Fazenda avançou que o novo mecanismo entra em vigor a partir de 01 de Fevereiro, para o arroz, e 01 de Maio, para o trigo.
A nova fórmula deriva da Resolução n.º 11/2025, de 1 de Julho, conjugado com o n.º 2 do artigo 6 do Decreto n.º 51/2025, de 29 de Dezembro, que “designa o Instituto de Cereais de Moçambique [ICM, IP] como agente do Estado com mandato para conduzir o processo de importação de cereais, especificamente o arroz e trigo, para o país”.
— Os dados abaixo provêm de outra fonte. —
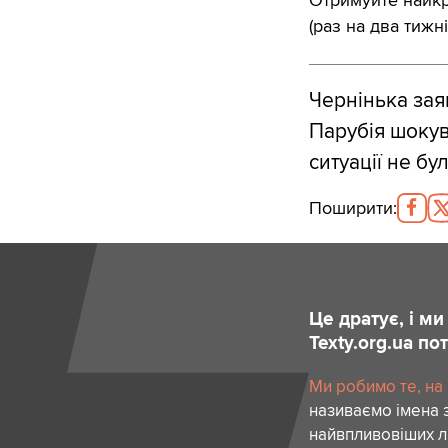
Отримуйте найкра
(раз на два тижні
Чернінька зая
Парубія шокув
ситуації не бу
Поширити
:
Це дратує, і м
Texty.org.ua п
Ми робимо те, на
називаємо імена 
найвпливовіших лю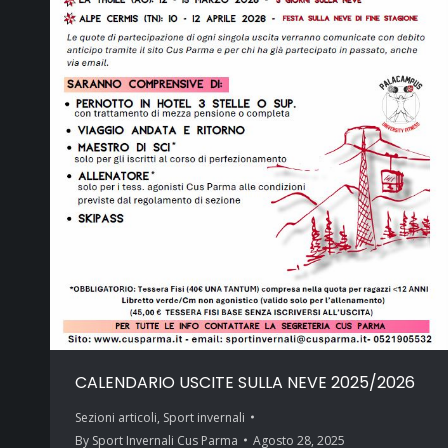
CALENDARIO USCITE SULLA NEVE 2025/2026
Sezioni articoli
,
Sport invernali
By
Sport Invernali Cus Parma
Agosto 28, 2025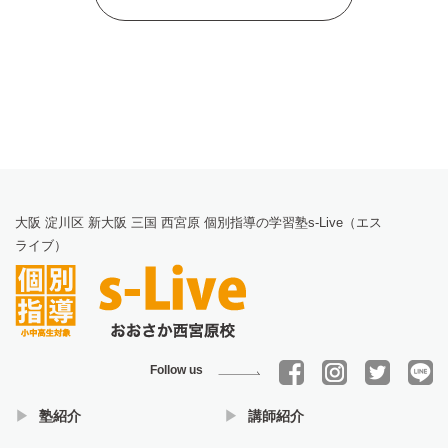
大阪 淀川区 新大阪 三国 西宮原 個別指導の学習塾s-Live（エス
ライブ）
Follow us
塾紹介
講師紹介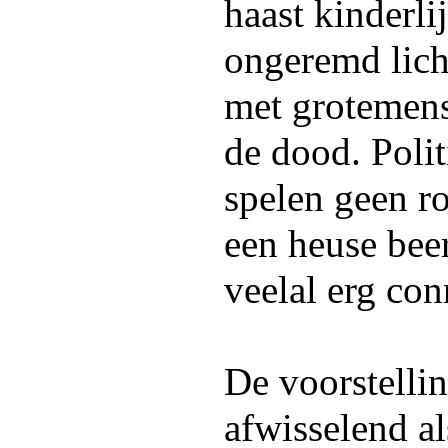
haast kinderl
ongeremd lich
met grotemen
de dood. Polit
spelen geen ro
een heuse bee
veelal erg con
De voorstellin
afwisselend al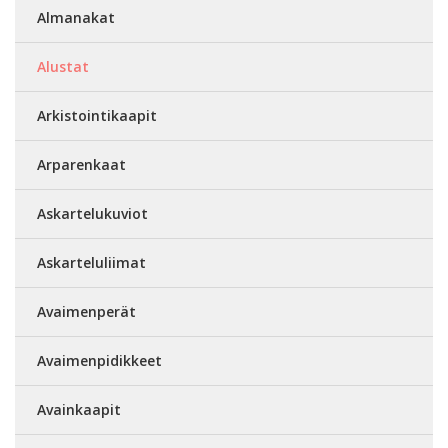
Almanakat
Alustat
Arkistointikaapit
Arparenkaat
Askartelukuviot
Askarteluliimat
Avaimenperät
Avaimenpidikkeet
Avainkaapit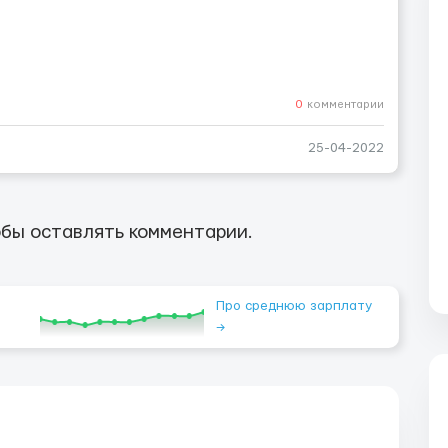
0
комментарии
25-04-2022
бы оставлять комментарии.
Про среднюю зарплату
→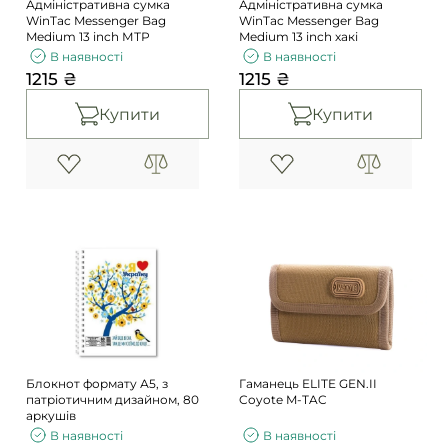
Адміністративна сумка
Адміністративна сумка
WinTac Messenger Bag
WinTac Messenger Bag
Medium 13 inch МТР
Medium 13 inch хакі
В наявності
В наявності
1215 ₴
1215 ₴
Купити
Купити
Блокнот формату А5, з
Гаманець ELITE GEN.II
патріотичним дизайном, 80
Coyote M-TAC
аркушів
В наявності
В наявності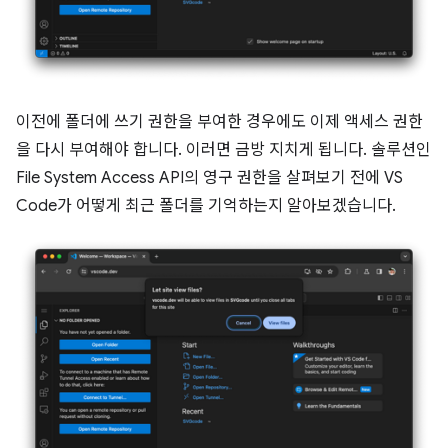
이전에 폴더에 쓰기 권한을 부여한 경우에도 이제 액세스 권한
을 다시 부여해야 합니다. 이러면 금방 지치게 됩니다. 솔루션인
File System Access API의 영구 권한을 살펴보기 전에 VS
Code가 어떻게 최근 폴더를 기억하는지 알아보겠습니다.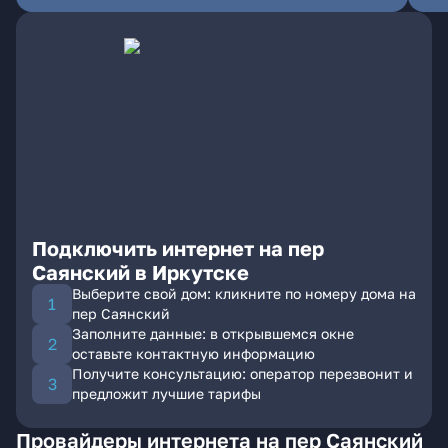
Подключить интернет на пер
Саянский в Иркутске
Выберите свой дом: кликните по номеру дома на
пер Саянский
Заполните данные: в открывшемся окне
оставьте контактную информацию
Получите консультацию: оператор перезвонит и
предложит лучшие тарифы
Провайдеры интернета на пер Саянский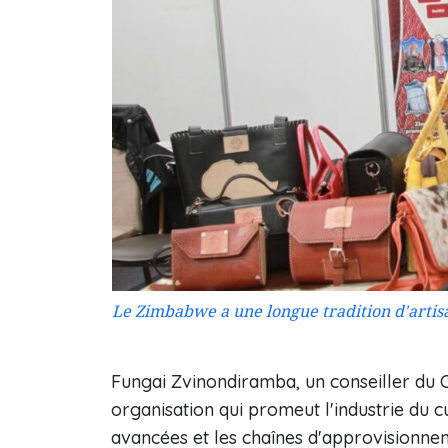
Le Zimbabwe a une longue tradition d'artisa
Fungai Zvinondiramba, un conseiller du
organisation qui promeut l'industrie du c
avancées et les chaînes d'approvisionnem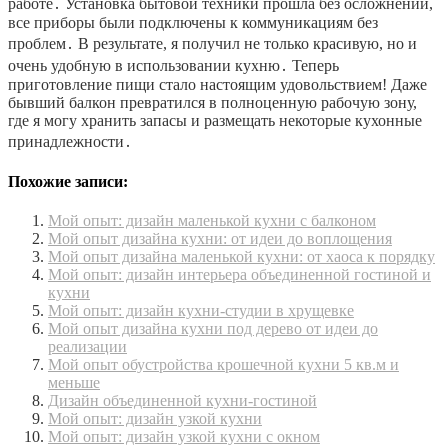
работе․ Установка бытовой техники прошла без осложнений,
все приборы были подключены к коммуникациям без
проблем․ В результате, я получил не только красивую, но и
очень удобную в использовании кухню․ Теперь
приготовление пищи стало настоящим удовольствием! Даже
бывший балкон превратился в полноценную рабочую зону,
где я могу хранить запасы и размещать некоторые кухонные
принадлежности․
Похожие записи:
Мой опыт: дизайн маленькой кухни с балконом
Мой опыт дизайна кухни: от идеи до воплощения
Мой опыт дизайна маленькой кухни: от хаоса к порядку
Мой опыт: дизайн интерьера объединенной гостиной и
кухни
Мой опыт: дизайн кухни-студии в хрущевке
Мой опыт дизайна кухни под дерево от идеи до
реализации
Мой опыт обустройства крошечной кухни 5 кв.м и
меньше
Дизайн объединенной кухни-гостиной
Мой опыт: дизайн узкой кухни
Мой опыт: дизайн узкой кухни с окном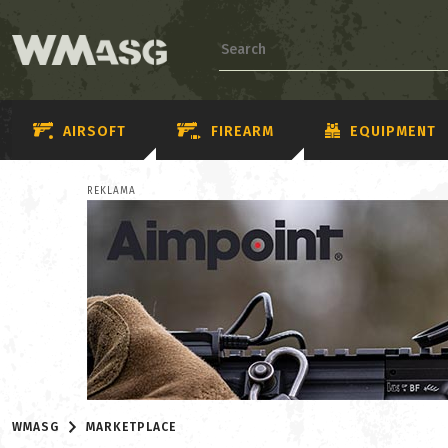
AIRSOFT
FIREARM
EQUIPMENT
REKLAMA
WMASG
MARKETPLACE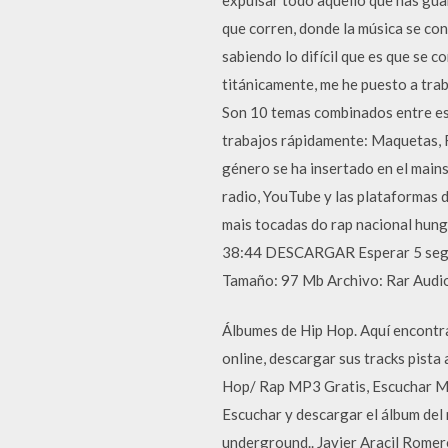
que corren, donde la música se con
sabiendo lo difícil que es que se
titánicamente, me he puesto a trab
Son 10 temas combinados entre esc
trabajos rápidamente: Maquetas, Ra
género se ha insertado en el mains
radio, YouTube y las plataformas 
mais tocadas do rap nacional hun
38:44 DESCARGAR Esperar 5 segund
Tamaño: 97 Mb Archivo: Rar Audio
Álbumes de Hip Hop. Aquí encontra
online, descargar sus tracks pista
Hop/ Rap MP3 Gratis, Escuchar M
Escuchar y descargar el álbum de
underground.. Javier Aracil Rome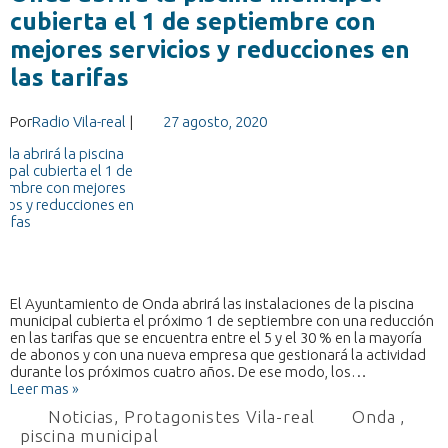
cubierta el 1 de septiembre con
mejores servicios y reducciones en
las tarifas
Por
Radio Vila-real
|
27 agosto, 2020
El Ayuntamiento de Onda abrirá las instalaciones de la piscina
municipal cubierta el próximo 1 de septiembre con una reducción
en las tarifas que se encuentra entre el 5 y el 30 % en la mayoría
de abonos y con una nueva empresa que gestionará la actividad
durante los próximos cuatro años. De ese modo, los…
Leer mas »
Noticias
,
Protagonistes Vila-real
Onda
,
piscina municipal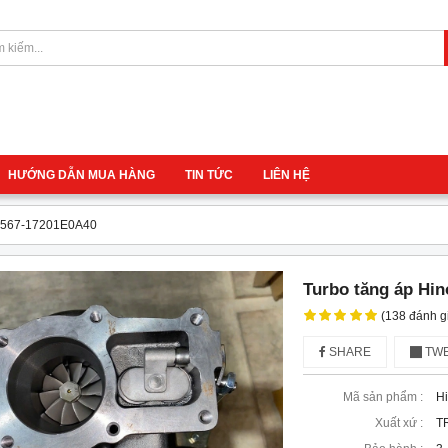
HƯỚNG DẪN MUA HÀNG
TIN TỨC
LIÊN HỆ
T3567-17201E0A40
Turbo tăng áp Hi
(138 đánh g
SHARE
TWE
Mã sản phẩm :
H
Xuất xứ :
T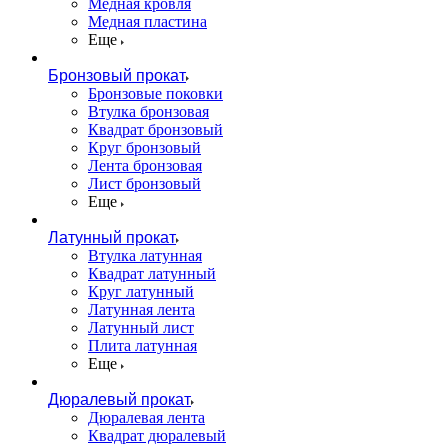
Медная кровля
Медная пластина
Еще
Бронзовый прокат
Бронзовые поковки
Втулка бронзовая
Квадрат бронзовый
Круг бронзовый
Лента бронзовая
Лист бронзовый
Еще
Латунный прокат
Втулка латунная
Квадрат латунный
Круг латунный
Латунная лента
Латунный лист
Плита латунная
Еще
Дюралевый прокат
Дюралевая лента
Квадрат дюралевый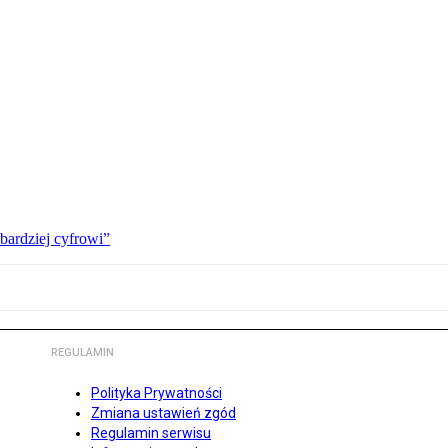
bardziej cyfrowi”
REGULAMIN
Polityka Prywatności
Zmiana ustawień zgód
Regulamin serwisu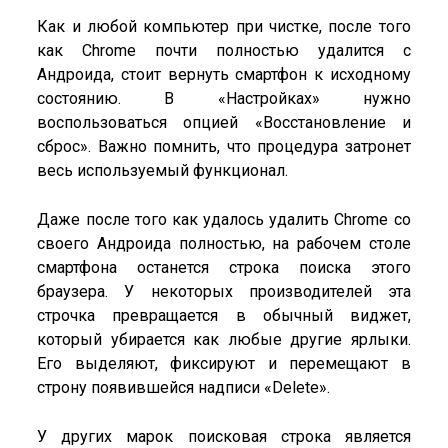
Как и любой компьютер при чистке, после того
как Chrome почти полностью удалится с
Андроида, стоит вернуть смартфон к исходному
состоянию. В «Настройках» нужно
воспользоваться опцией «Восстановление и
сброс». Важно помнить, что процедура затронет
весь используемый функционал.
Даже после того как удалось удалить Chrome со
своего Андроида полностью, на рабочем столе
смартфона останется строка поиска этого
браузера. У некоторых производителей эта
строчка превращается в обычный виджет,
который убирается как любые другие ярлыки.
Его выделяют, фиксируют и перемещают в
строну появившейся надписи «Delete».
У других марок поисковая строка является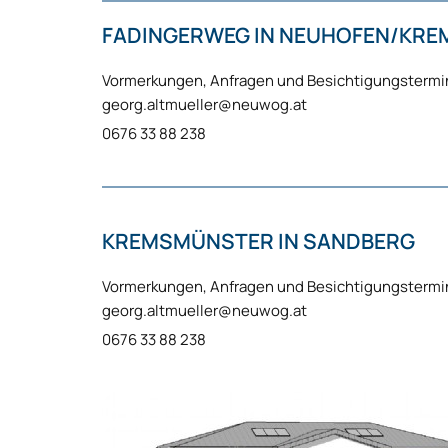
FADINGERWEG IN NEUHOFEN/KRE
Vormerkungen, Anfragen und Besichtigungstermi
georg.altmueller@neuwog.at
0676 33 88 238
KREMSMÜNSTER IN SANDBERG
Vormerkungen, Anfragen und Besichtigungstermi
georg.altmueller@neuwog.at
0676 33 88 238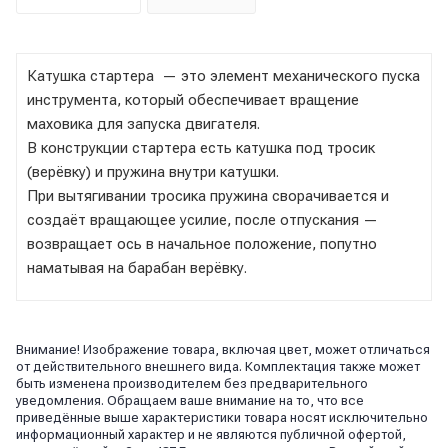
Катушка стартера — это элемент механического пуска
инструмента, который обеспечивает вращение
маховика для запуска двигателя.
В конструкции стартера есть катушка под тросик
(верёвку) и пружина внутри катушки.
При вытягивании тросика пружина сворачивается и
создаёт вращающее усилие, после отпускания —
возвращает ось в начальное положение, попутно
наматывая на барабан верёвку.
Внимание! Изображение товара, включая цвет, может отличаться
от действительного внешнего вида. Комплектация также может
быть изменена производителем без предварительного
уведомления. Обращаем ваше внимание на то, что все
приведённые выше характеристики товара носят исключительно
информационный характер и не являются публичной офертой,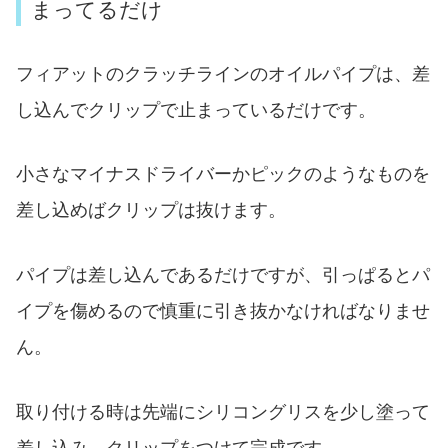
まってるだけ
フィアットのクラッチラインのオイルパイプは、差
し込んでクリップで止まっているだけです。
小さなマイナスドライバーかピックのようなものを
差し込めばクリップは抜けます。
パイプは差し込んであるだけですが、引っぱるとパ
イプを傷めるので慎重に引き抜かなければなりませ
ん。
取り付ける時は先端にシリコングリスを少し塗って
差し込み、クリップをつけて完成です。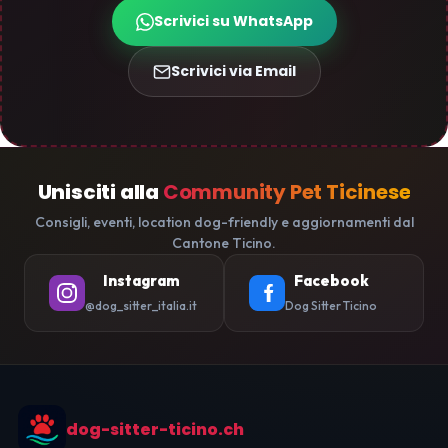
Scrivici su WhatsApp
Scrivici via Email
Unisciti alla
Community Pet Ticinese
Consigli, eventi, location dog-friendly e aggiornamenti dal
Cantone Ticino.
Instagram
Facebook
@dog_sitter_italia.it
Dog Sitter Ticino
dog-sitter-ticino.ch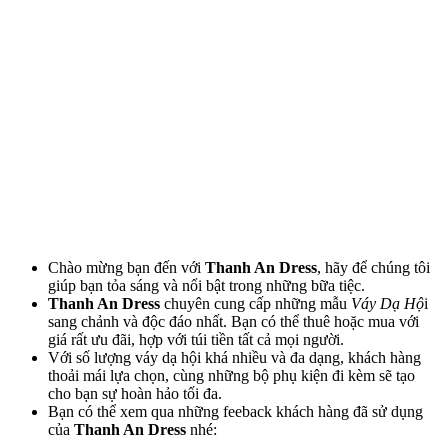
Chào mừng bạn đến với
Thanh An Dress
, hãy để chúng tôi
giúp bạn tỏa sáng và nổi bật trong những bữa tiệc.
Thanh An Dress
chuyên cung cấp những mẫu
Váy Dạ Hộ
i
sang chảnh và độc đáo nhất. Bạn có thể thuê hoặc mua với
giá rất ưu đãi, hợp với túi tiền tất cả mọi người.
Với số lượng váy dạ hội khá nhiều và đa dạng, khách hàng
thoải mái lựa chọn, cùng những bộ phụ kiện đi kèm sẽ tạo
cho bạn sự hoàn hảo tối đa.
Bạn có thể xem qua những feeback khách hàng đã sử dụng
của
Thanh An Dress
nhé: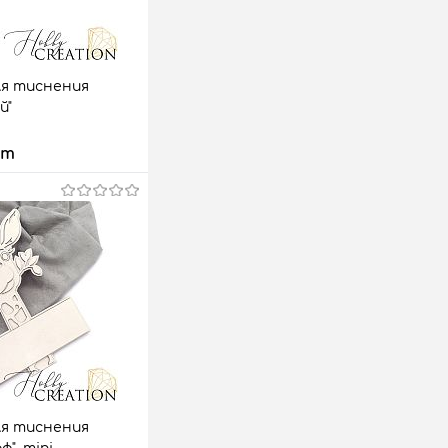
ля тиснения
й"
шт
 корзину
аз
Сравнить
11 шт.
ля тиснения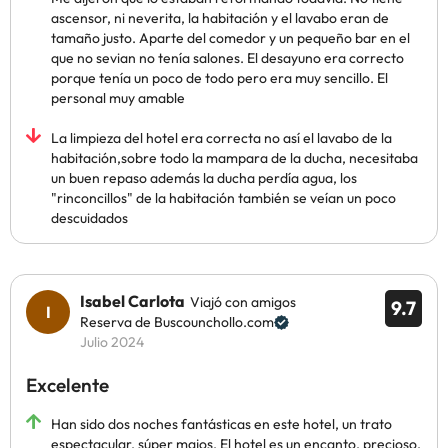
ascensor, ni neverita, la habitación y el lavabo eran de
tamaño justo. Aparte del comedor y un pequeño bar en el
que no sevian no tenía salones. El desayuno era correcto
porque tenía un poco de todo pero era muy sencillo. El
personal muy amable
La limpieza del hotel era correcta no así el lavabo de la
habitación,sobre todo la mampara de la ducha, necesitaba
un buen repaso además la ducha perdía agua, los
"rinconcillos" de la habitación también se veían un poco
descuidados
Isabel Carlota
Viajó con amigos
9.7
Reserva de Buscounchollo.com
Julio 2024
Excelente
Han sido dos noches fantásticas en este hotel, un trato
espectacular, súper majos. El hotel es un encanto, precioso,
A medida é justificada com a “necessidade de criar um mecanismo transparente de importação do arroz e do trigo, e consequente eliminação de exportação ilegal de divisas através de sobre-facturação e duplicação de facturas, garantindo assim a estabilidade de preços internos, especialmente de cereais, e assegurando o abastecimento nacional, incentivando a produção local e fortalecendo a autoridade do Estado”.
A decisão será executada sem prejuízo de parceiros e demais agentes económicos na materialização da importação dos aludidos cereais, pode ler-se no diploma ministerial que aprova a medida.
O texto, assinado por Basílio Muhate, ministro da Economia, refere ainda que “compete ao ICM, IP a disponibilização onerosa do arroz e trigo aos agentes económicos para a comercialização no mercado nacional”.
O mecanismo e o processo de importação, bem como os termos e procedimentos operacionais para a sua execução, serão aprovados pelo ministro que superintende a área do Comércio
Externo, garantindo a conformidade com a política económica e os interesses do Estado, lê-se ainda no texto.